Idiopathic in almost all cases. Very rarely secondary, e.g. to drugs, malignancy. It is thought to be a T lymphocyte mediated disorder, perhaps with production of a cytokine (permeability factor) which damages the glomerular epithelial cells. There is no evidence of an immune complex process. The damage to the epithelial cells is believed to cause a reduction in the fixed negative charge on the glomerular capillary wall, which permits protein (particularly albumin) to cross into the urinary space. Resultant hypoalbuminaemia causes a reduced blood oncotic pressure and hence oedema. Acute renal failure can occur in MCD due to hypovolaemia, ischaemic tubular necrosis, renal vein thrombosis and interstitial nephritis.

 

Clinical features

 

Patients present with gradual development of swelling of eyelids, hands and feet, ascites and pleural effusions. The urine may be frothy due to proteinuria. Hypertension and haematuria are rare.

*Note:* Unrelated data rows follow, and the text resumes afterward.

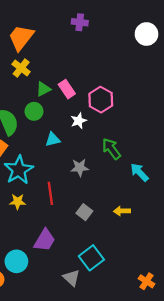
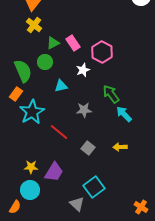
cyan arrow: (139, 172) -> (124, 114), moved
red line: (50, 193) -> (59, 132), turned -42
yellow star: (18, 202) -> (31, 167), moved

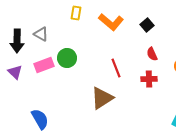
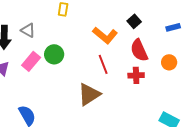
orange L-shape: (111, 22) -> (105, 35), moved
red semicircle: (152, 54) -> (139, 50), size x1.6
pink rectangle: (44, 65) -> (31, 61), turned -30

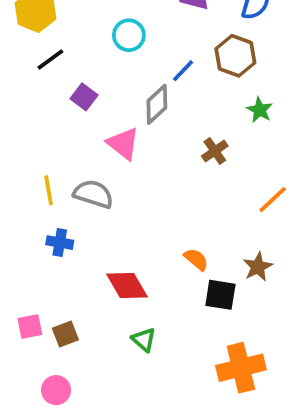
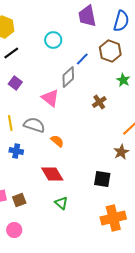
purple square: (84, 97) -> (15, 83), moved
orange semicircle: (196, 259) -> (57, 141), moved
brown star: (258, 267) -> (121, 152), moved

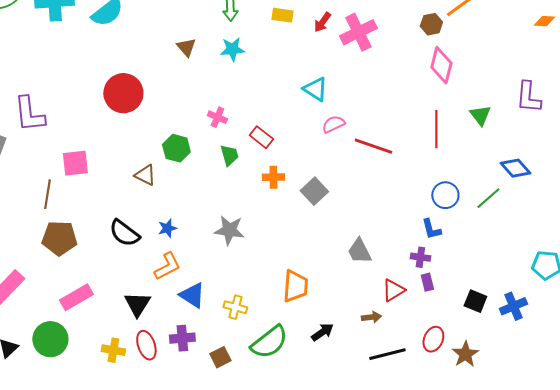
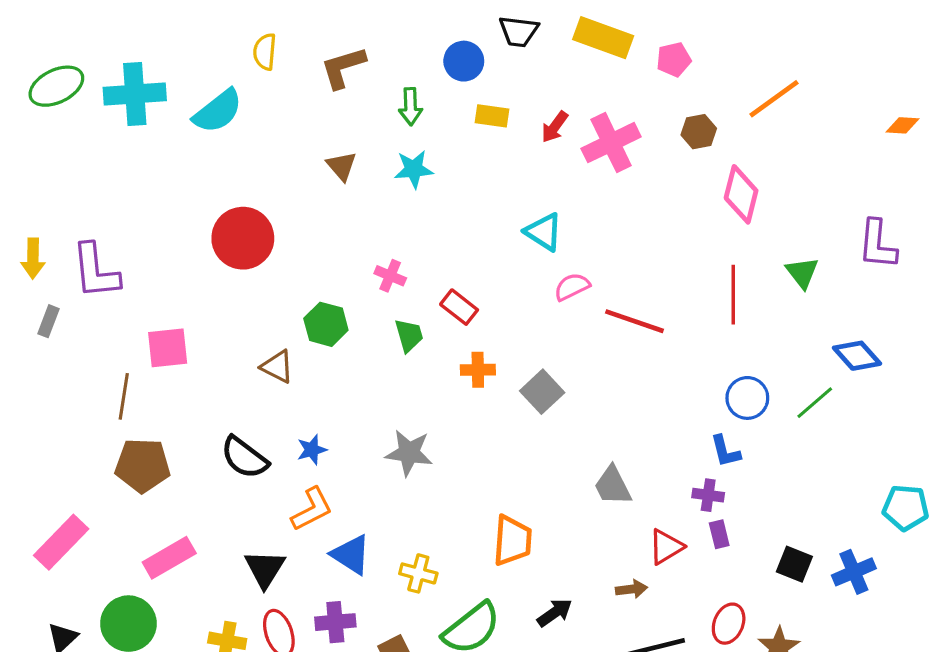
brown hexagon: (431, 24) -> (699, 132), moved

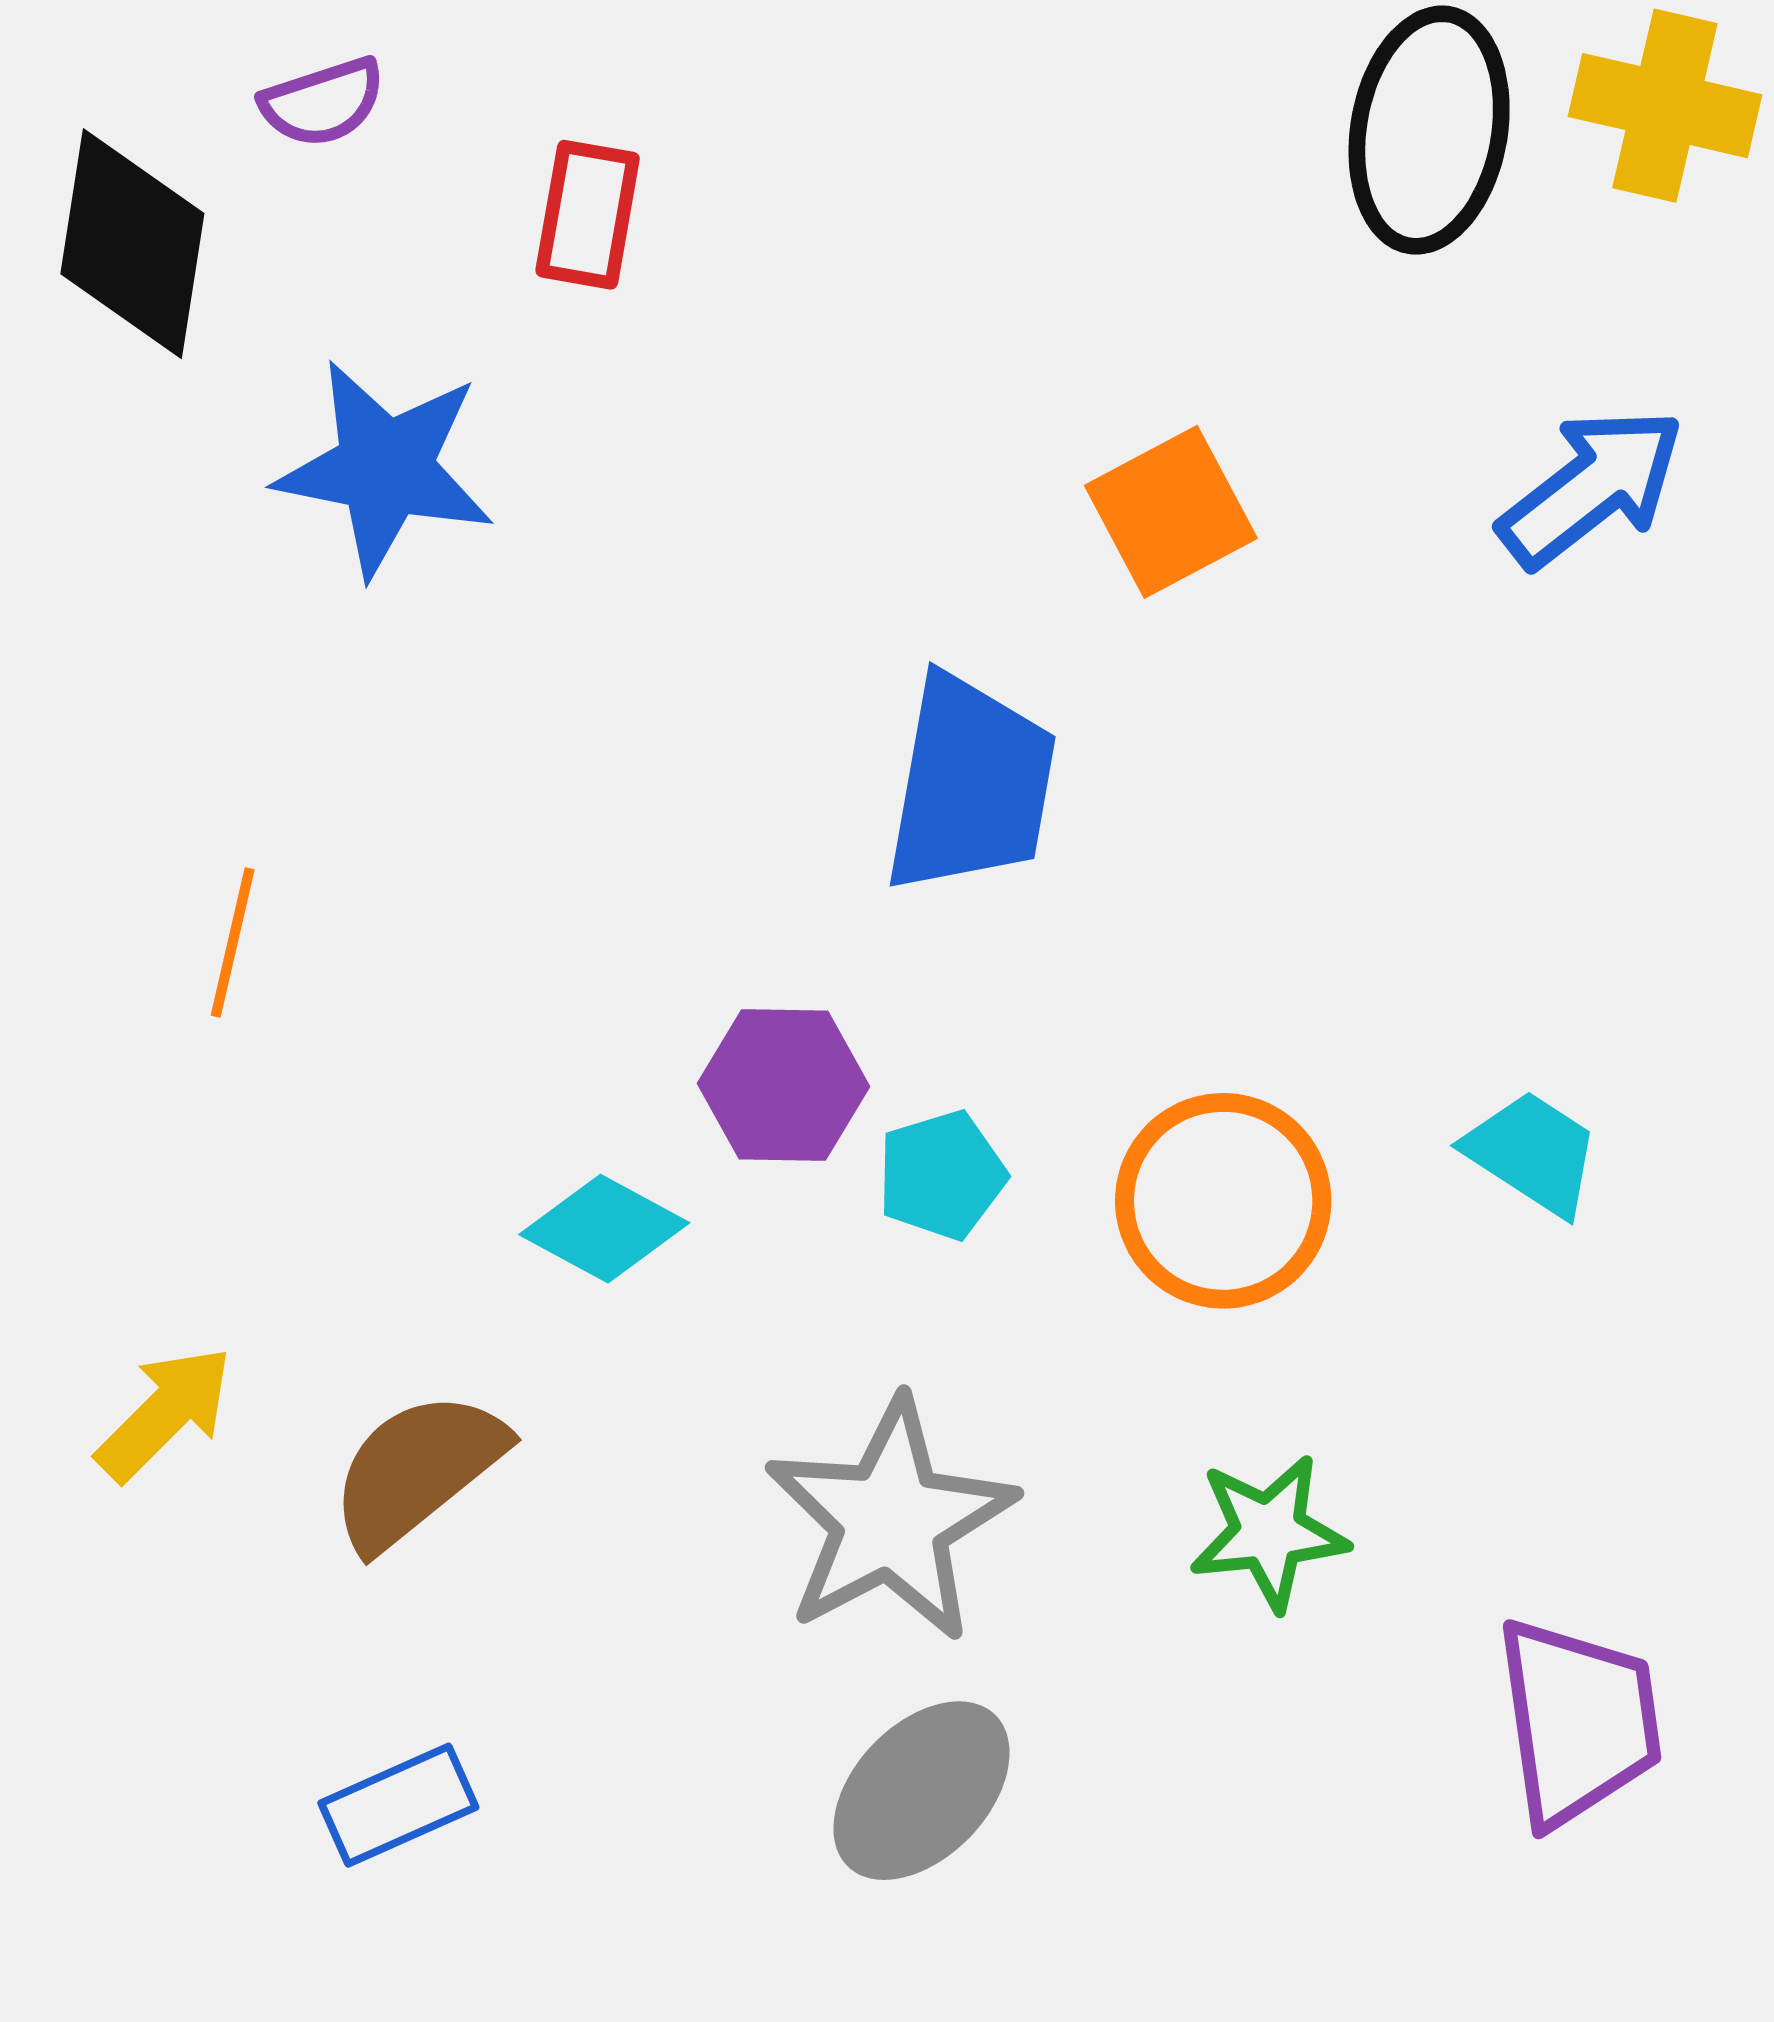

Renal function is usually normal in uncomplicated cases.

 

Macroscopy/microscopy

 

Electron microscopy reveals fusion of the foot processes of the podocytes, this is diagnostic if the light microscopy is normal.

Investigations

 

In adults, renal biopsy is normally needed for diagnosis. In children renal biopsy is only indicated in patients with atypical features or who do not respond to treatment.

 

Management

 

The mainstay of treatment is with corticosteroids, with complete remission of proteinuria in over 90% of cases. Proteinuria may take up to 3 or 4 months to completely disappear. Relapse can occur when steroids are reduced. Cyclophosphamide, cyclosporine and other drugs have also been used to induce remission in steroidresistant cases, or to reduce the steroid dose in those who are steroiddependent.

 

Patients may also require anti-coagulation and penicillin prophylaxis.

 

Prognosis

 

Progression to CRF is very rare in those with true MCD. Repeat renal biopsy may demonstrate another condition such as focal segmental glomerulosclerosis in those who do not respond to treatment.